NCAA President Mark Emmert’s letter to lawmakers aims to discourage them from passing the “Fair Pay to Play Act,” which would allow college athletes to receive compensation for things like brand sponsorships or signing with an agent. It would ban colleges from punishing student athletes for earning that kind of compensation.
The bill by Sens. Nancy Skinner, D-Berkeley, and Steven Bradford, D-Gardena, passed the Senate last month by a vote of 31 to 5. It’s scheduled to appear before an Assembly committee this week.
The NCAA fears it would distort national competition and undermine the nonprofit organization’s rules, according to USA Today.
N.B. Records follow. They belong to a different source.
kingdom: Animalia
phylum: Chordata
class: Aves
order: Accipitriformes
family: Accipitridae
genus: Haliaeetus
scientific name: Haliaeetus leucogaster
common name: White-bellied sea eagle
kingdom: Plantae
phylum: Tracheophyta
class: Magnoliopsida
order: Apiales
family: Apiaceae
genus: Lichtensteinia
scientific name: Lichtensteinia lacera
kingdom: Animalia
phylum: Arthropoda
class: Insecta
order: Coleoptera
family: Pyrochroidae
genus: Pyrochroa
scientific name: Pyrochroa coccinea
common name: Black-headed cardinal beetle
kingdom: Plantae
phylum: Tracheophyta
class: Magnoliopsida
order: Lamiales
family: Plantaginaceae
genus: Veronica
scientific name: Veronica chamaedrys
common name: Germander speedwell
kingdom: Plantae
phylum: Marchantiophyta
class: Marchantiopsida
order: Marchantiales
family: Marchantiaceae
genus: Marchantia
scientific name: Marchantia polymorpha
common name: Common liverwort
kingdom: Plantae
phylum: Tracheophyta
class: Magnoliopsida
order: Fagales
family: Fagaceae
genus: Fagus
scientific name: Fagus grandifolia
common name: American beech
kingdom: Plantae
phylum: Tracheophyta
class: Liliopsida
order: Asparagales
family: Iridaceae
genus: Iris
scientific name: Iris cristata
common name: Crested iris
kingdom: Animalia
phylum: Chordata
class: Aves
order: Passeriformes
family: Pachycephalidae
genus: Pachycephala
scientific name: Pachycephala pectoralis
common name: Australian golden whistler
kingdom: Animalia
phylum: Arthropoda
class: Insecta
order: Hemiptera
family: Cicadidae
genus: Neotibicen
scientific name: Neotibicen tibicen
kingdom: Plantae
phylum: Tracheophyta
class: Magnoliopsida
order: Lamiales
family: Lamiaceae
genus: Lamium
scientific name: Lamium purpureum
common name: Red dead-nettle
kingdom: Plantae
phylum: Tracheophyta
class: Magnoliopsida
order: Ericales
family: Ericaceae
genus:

“We recognize all of the efforts that have been undertaken to develop this bill in the context of complex issues related to the current collegiate model that have been the subject of litigation and much national debate,” Emmert wrote, according to USA Today. “Nonetheless, when contrasted with current NCAA rules, as drafted the bill threatens to alter materially the principles of intercollegiate athletics and create local differences that would make it impossible to host fair national championships. As a result, it likely would have a negative impact on the exact student-athletes it intends to assist.”
Skinner and Bradford wrote the bill to help student athletes pay expenses beyond tuition, they said. Today, the NCAA bans student athletes from receiving compensation beyond the “cost of attendance,” and it prohibits student athletes from signing with agents.
“For many student athletes, the total cost of attendance isn’t enough to provide for themselves or their families,” Skinner and Bradford said in a statement supporting the bill. Senate Bill 206 “allows college athletes to hire an agent and make money off their own name, image, likeness or athletic reputation. Athletes will now have a financial avenue to provide for their families without facing loss of their athletic scholarship.”
Before Emmert sent his letter, California lawmakers anticipated potentially harsh consequences over the proposal. A California Senate analysis of the bill noted that colleges could be banned from the NCAA, forced to forfeit wins or fined if they fail to comply with NCAA bylaws.
Schools in the University of California system estimate they could face fines totaling up to $1.8 million if the bill passes, while fines could total up to $5.3 million for schools in the California State University system.
In addition, the NCAA generates as much as $15 million in revenue for the CSU system that could be lost if the championship games are restricted, according to a legislative analysis of the bill conducted by Senate staff.
“The UC indicates revenue losses for being out of compliance with the NCAA as well, but the actual figures are unknown and would vary based on campus and conference affiliation,” according to the bill analysis.
The National College Players Association and antitrust litigation firm OSKR, support the bill, as well as several unions and the University of California Student Association.
The bill is opposed by both the UC and CSU systems, the University of Southern California, Stanford University and the Association of Independent California Colleges and Universities.